The Libra whitepaper makes absolutely no explicit claim to not sell or share your financial data. In fact, the word privacy only appears once in the entire document:
” (Libra) will continue to evaluate new techniques that enhance privacy in the blockchain while considering concerns of practicality, scalability, and regulatory impact”
Facebook insists that they will not mix your Libra data with all of the other data they have about you. That doesn’t mean that they won’t look at your Libra data. That doesn’t mean that Libra won’t sell your financial data. That doesn’t mean that they won’t sell your financial data to the same people that Facebook sells all your other data. That also doesn’t mean that they won’t give all your data away for ‘free,’ the way Facebook already does. That doesn’t mean that they won’t lie. That doesn’t mean that they won’t change the rules later.
Is Libra Encrypted?
Libra will be encrypted. As a point of reference, Facebook’s website is also encrypted. Being ‘encrypted’ is a meaningless statement that guarantees nothing except that the data will not be in complete public view.
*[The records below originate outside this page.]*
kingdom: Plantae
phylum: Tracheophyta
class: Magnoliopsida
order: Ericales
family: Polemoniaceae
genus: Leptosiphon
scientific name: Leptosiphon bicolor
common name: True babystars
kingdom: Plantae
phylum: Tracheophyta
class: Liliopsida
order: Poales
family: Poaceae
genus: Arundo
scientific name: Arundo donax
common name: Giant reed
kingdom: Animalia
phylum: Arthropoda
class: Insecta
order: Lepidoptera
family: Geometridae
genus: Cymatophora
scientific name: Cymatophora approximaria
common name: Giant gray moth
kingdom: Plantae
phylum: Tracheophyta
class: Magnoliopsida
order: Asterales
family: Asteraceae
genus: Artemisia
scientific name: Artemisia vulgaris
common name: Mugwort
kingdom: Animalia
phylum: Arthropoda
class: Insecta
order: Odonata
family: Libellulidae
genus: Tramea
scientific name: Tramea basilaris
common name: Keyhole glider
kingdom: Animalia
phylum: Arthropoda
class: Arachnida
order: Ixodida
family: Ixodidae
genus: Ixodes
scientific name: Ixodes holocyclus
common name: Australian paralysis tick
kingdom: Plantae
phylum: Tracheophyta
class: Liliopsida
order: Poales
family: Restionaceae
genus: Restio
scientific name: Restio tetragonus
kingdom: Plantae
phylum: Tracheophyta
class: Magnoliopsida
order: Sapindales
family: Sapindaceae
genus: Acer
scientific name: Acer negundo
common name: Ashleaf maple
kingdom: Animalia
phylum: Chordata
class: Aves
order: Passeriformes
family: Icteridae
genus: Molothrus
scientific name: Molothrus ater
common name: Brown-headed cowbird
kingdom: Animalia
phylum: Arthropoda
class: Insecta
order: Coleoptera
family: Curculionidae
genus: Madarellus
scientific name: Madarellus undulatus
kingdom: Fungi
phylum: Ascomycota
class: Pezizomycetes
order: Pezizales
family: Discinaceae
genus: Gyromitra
Libra will be based on a blockchain. The processing of Libra’s blockchain will be ‘decentralized’ to the extent that a small group of big tech and financial companies will operate it. Anonymous decentralization is the entire point of the blockchain. Libra is neither meaningfully decentralized, nor meaningfully anonymous.
As stated in the white paper, Libra ‘wallets’ will have to comply with all regulatory and legal requirements in whatever jurisdiction their owners reside in. Accounts could be suspended, frozen, or confiscated by local authorities. Libra’s operators could decide to deny services to you because they don’t like you. The operators of Libra (Facebook, PayPal, Mastercard etc…) are notorious for denying services to people they don’t like. They may promise not to do that, but nothing stops Libra’s operators from changing their minds in the future.
Why Libra Will Be a Success
If you are one of the billions of people living in a country that doesn’t have reliable banks and money, Libra will be a better, cheaper, safer, and no-less-private alternative to your current banking options. Libra may be similarly superior compared to payment systems like PayPal, Venmo, and perhaps even debit cards.
If you care about ‘decentralization,’ anonymity, the threat of de-platforming, privacy, the fickle governance of Facebook and its partners, the authorities, the stability of major global currencies, and the health of the global financial system, Libra is not for you. If you are among the 95% of people who don’t care about those things when splitting a bill with friends, Libra is for you. It will be easy to use, relatively stable in value, and available for free on the apps that you and all of your friends already use.